FAD’s staff operated 24/7 supplying, maintaining and repairing all types of war materiel for stateside depots and remote field depots around the world. FAD became a proving ground for new ideas to streamline the supply system and ran schools to train military and civilian employees in supply and repair procedures. It helped establish, layout and man new depots and sub-depots around the nation. Until the day it closed in January 1946, FAD was the Army Air Forces’ logistics backbone.
Both fields experienced dramatic expansion during the war. Employment at the two fields jumped from 3,700 in December 1939 to more than 50,000 at the war’s peak. There were chronic shortages of office space, housing and most other facilities. Wright Field grew from a modest 30 buildings into a 2,064-acre facility with some 300 buildings and the Air Corps’ first modern paved runways. The original field became saturated with office and laboratory buildings and test facilities. Real estate acquisitions included the Hilltop area, the area that became Woodland Hills, and the area where Wright State University now resides.

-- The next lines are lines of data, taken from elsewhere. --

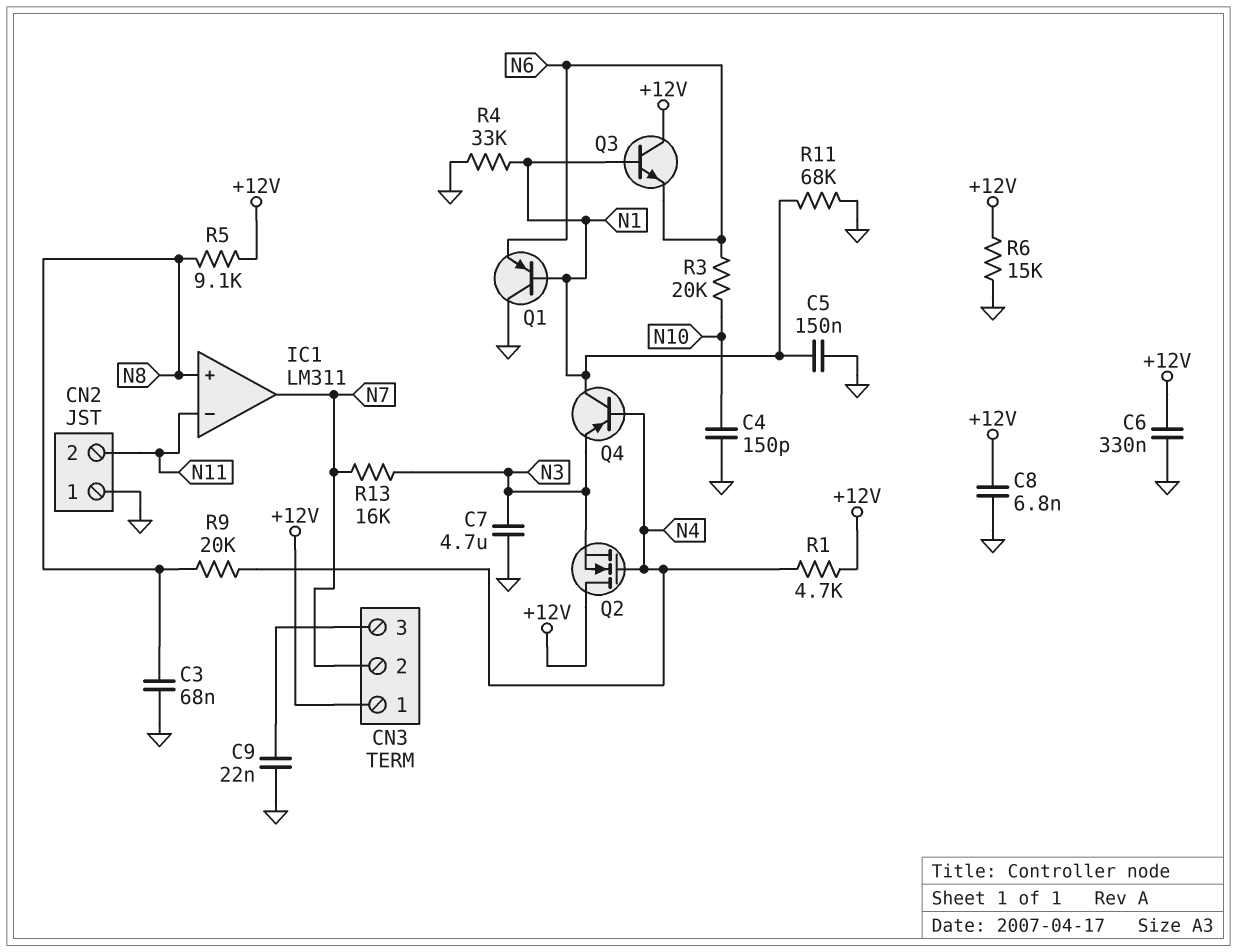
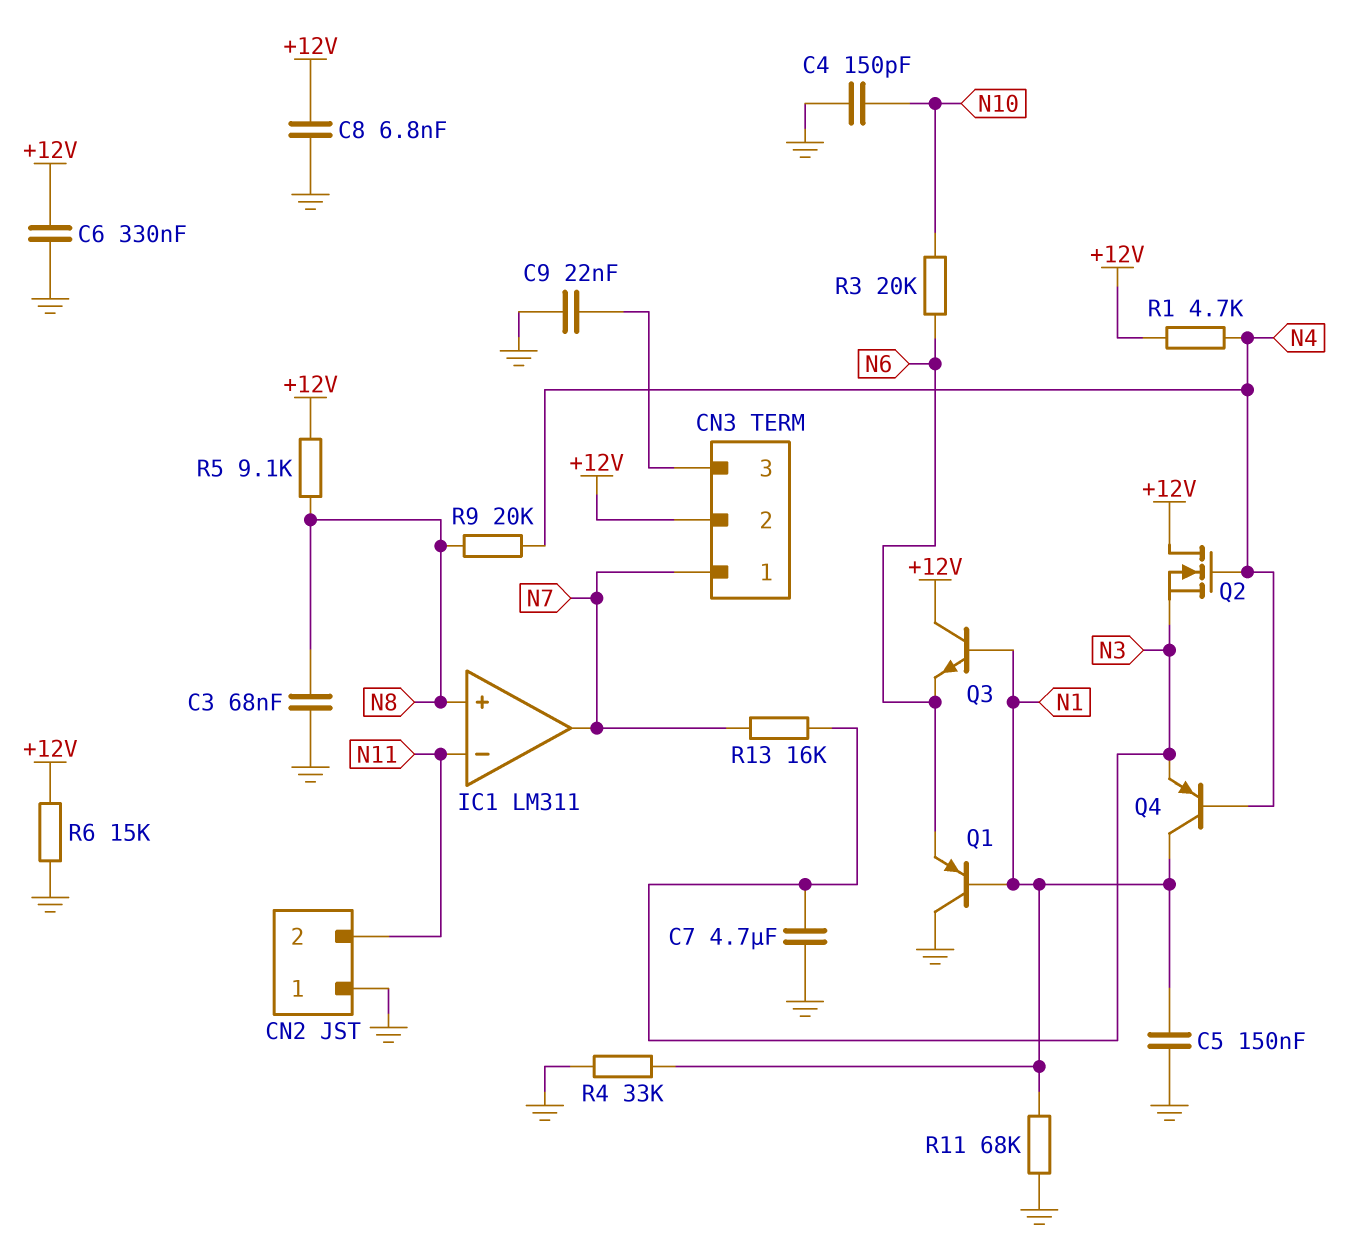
CN3 pin 1: +12V -> N7
CN3 pin 2: N7 -> +12V

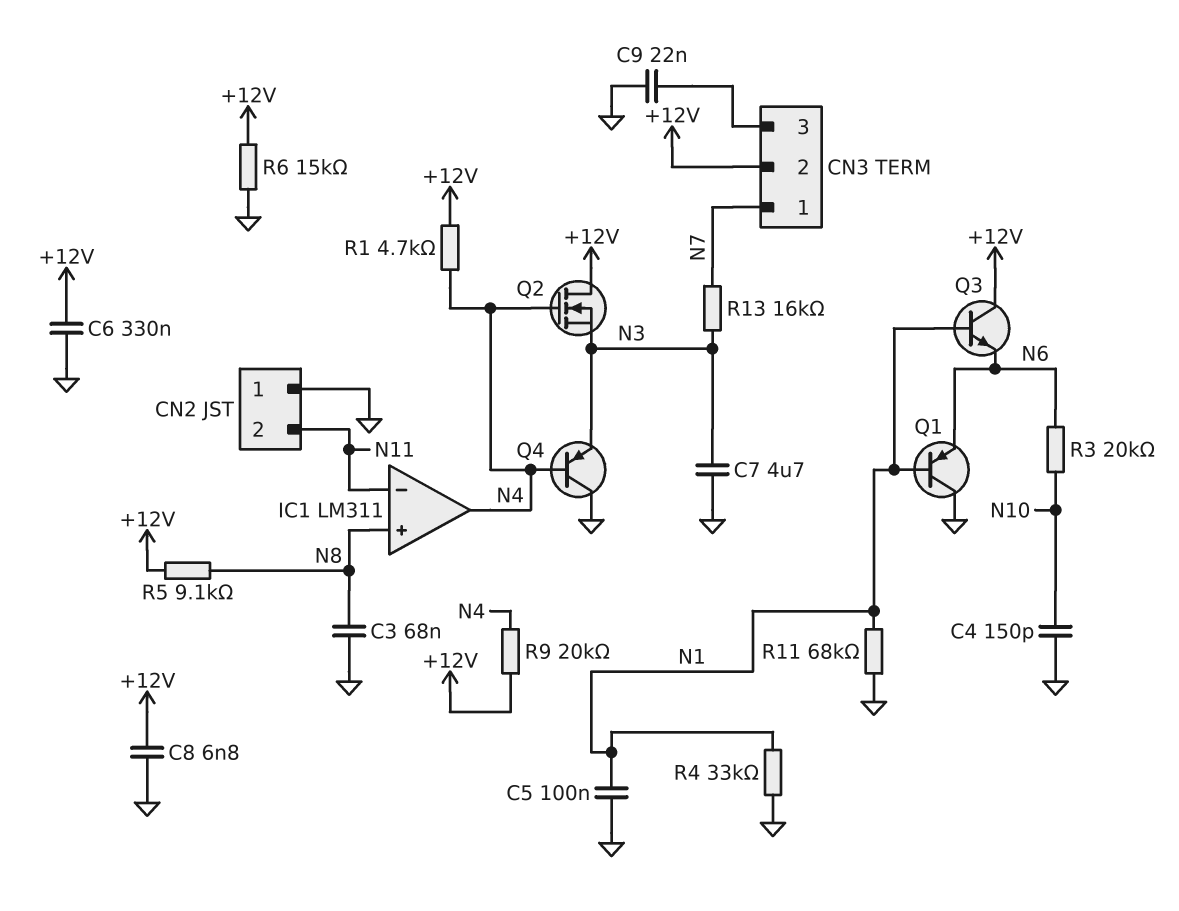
C5: 150nF (GND, N1) -> 100nF (GND, N1)
IC1 pin out: N7 -> N4
Q4: PNP (B N4, C N1, E N3) -> PNP (B N4, C GND, E N3)
R9: 20k (N4, N8) -> 20k (+12V, N4)

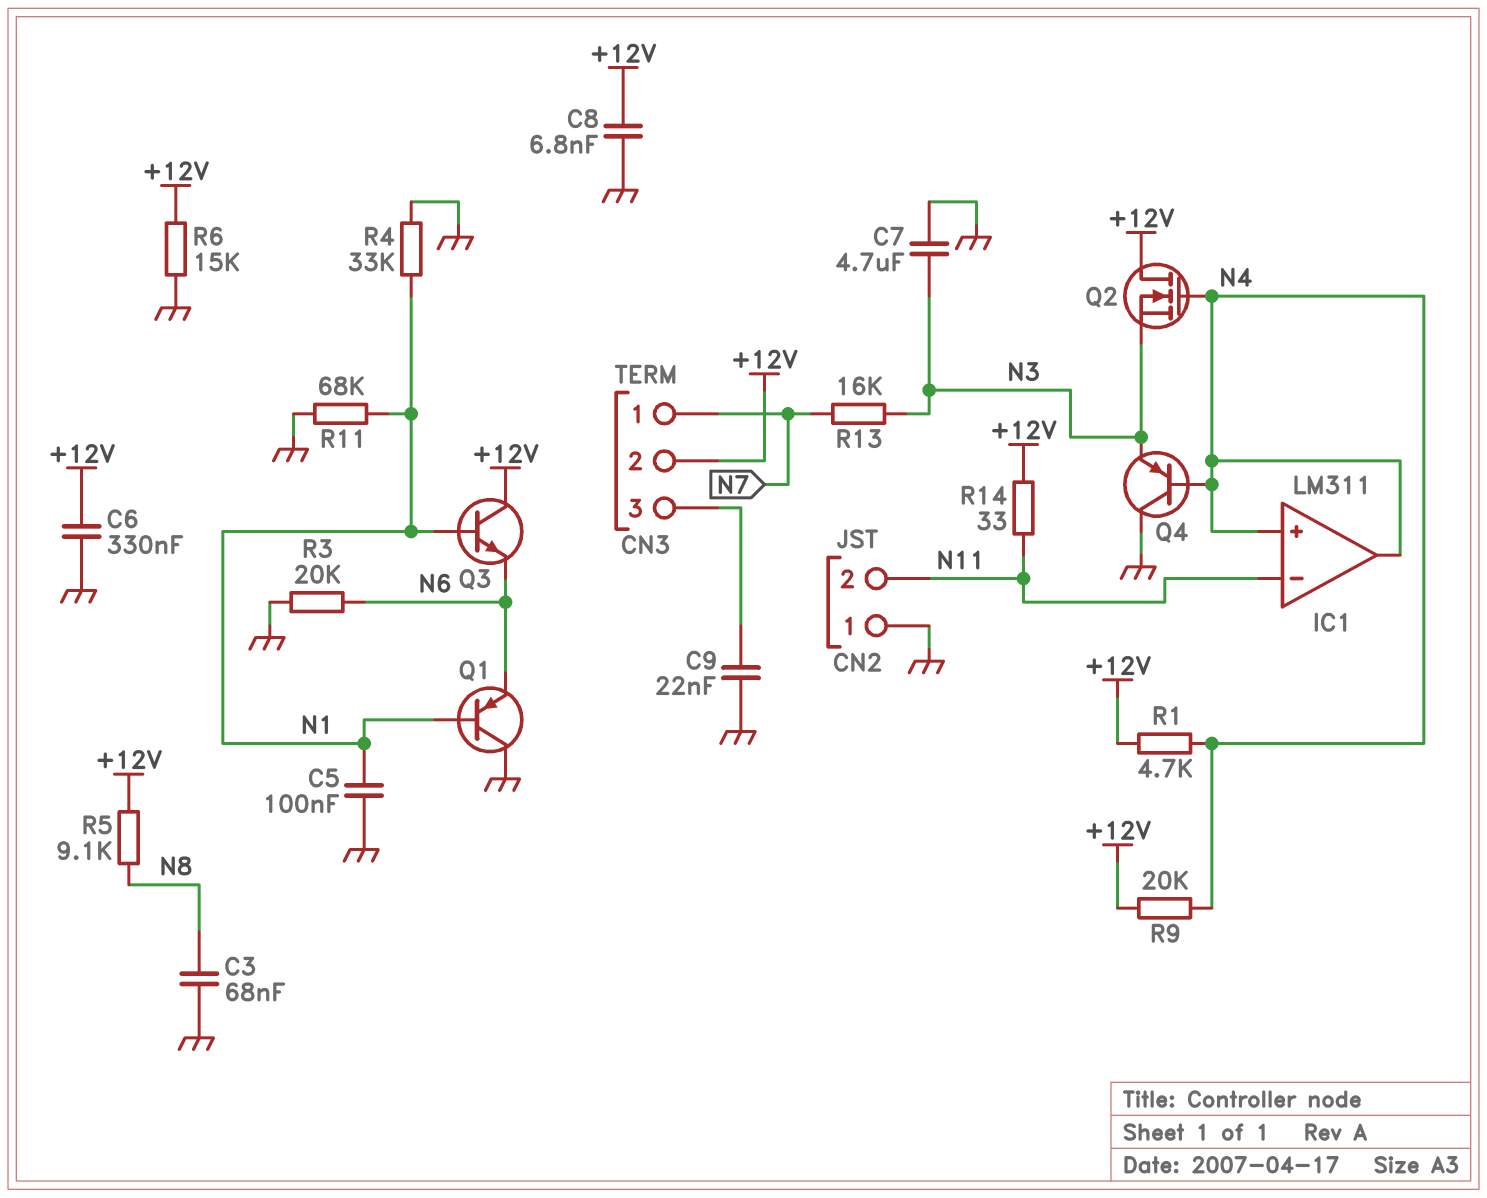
C4: 150pF (GND, N10) -> none
IC1 pin in+: N8 -> N4
R3: 20k (N6, N10) -> 20k (GND, N6)
R14: none -> 33 (+12V, N11)

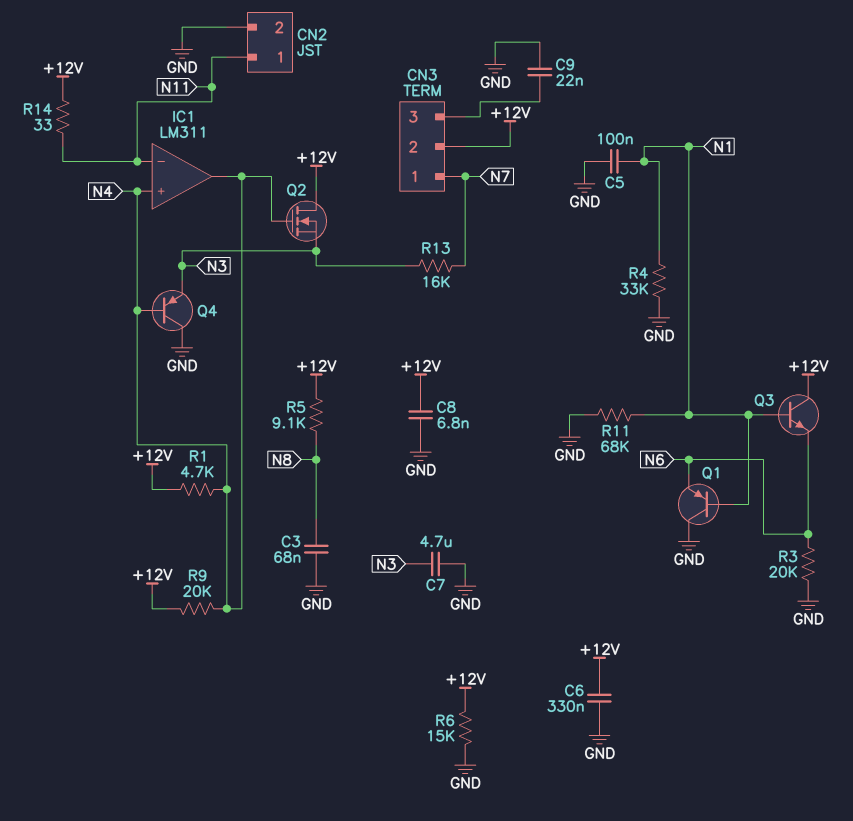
CN2 pin 1: GND -> N11
CN2 pin 2: N11 -> GND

Warehouses, shops, barracks, mess halls, hospitals and an array of other buildings sprang up in every nook and cranny of Patterson Field. An additional 851 acres (which eventually included the Cox family cemetery) was acquired at the northeast end of the runway. Wood City, today’s Kittyhawk Center, was completely developed with barracks, training facilities, and a cantonment hospital. Skyway Park was erected at the intersection of Kauffman Avenue and Colonel Glenn Highway. It contained 546 family housing units and a dormitory that could accommodate 640 residents.
Wright Field hosted a huge Army Air Forces Fair in October 1945 to celebrate victory. The weekend event was so popular that officials extended it for an entire week. More than a million visitors from the United States and 26 foreign countries attended the fair. They saw captured German and Japanese weapons, displays on the AAF story, and formerly classified equipment developed at Wright Field. Virtually every type of AAF aircraft, including experimental models, was available for viewing.
While the two Fields remained separate during the war, their leaders began planning a postwar merger. In 1944 the 4000 Army Air Forces Base Unit (today’s 88th Air Base Wing) was activated and began administering the fields as a single enterprise. The next year the master plans for both fields were merged. This practice was formalized in December 1945 with the establishment of the Army Air Forces Technical Base, Dayton, Ohio, which provided base operational support to the combined bases. On Jan. 13, 1948, the newly created U.S. Air Force officially merged Wright and Patterson Fields to create Wright-Patterson Air Force Base.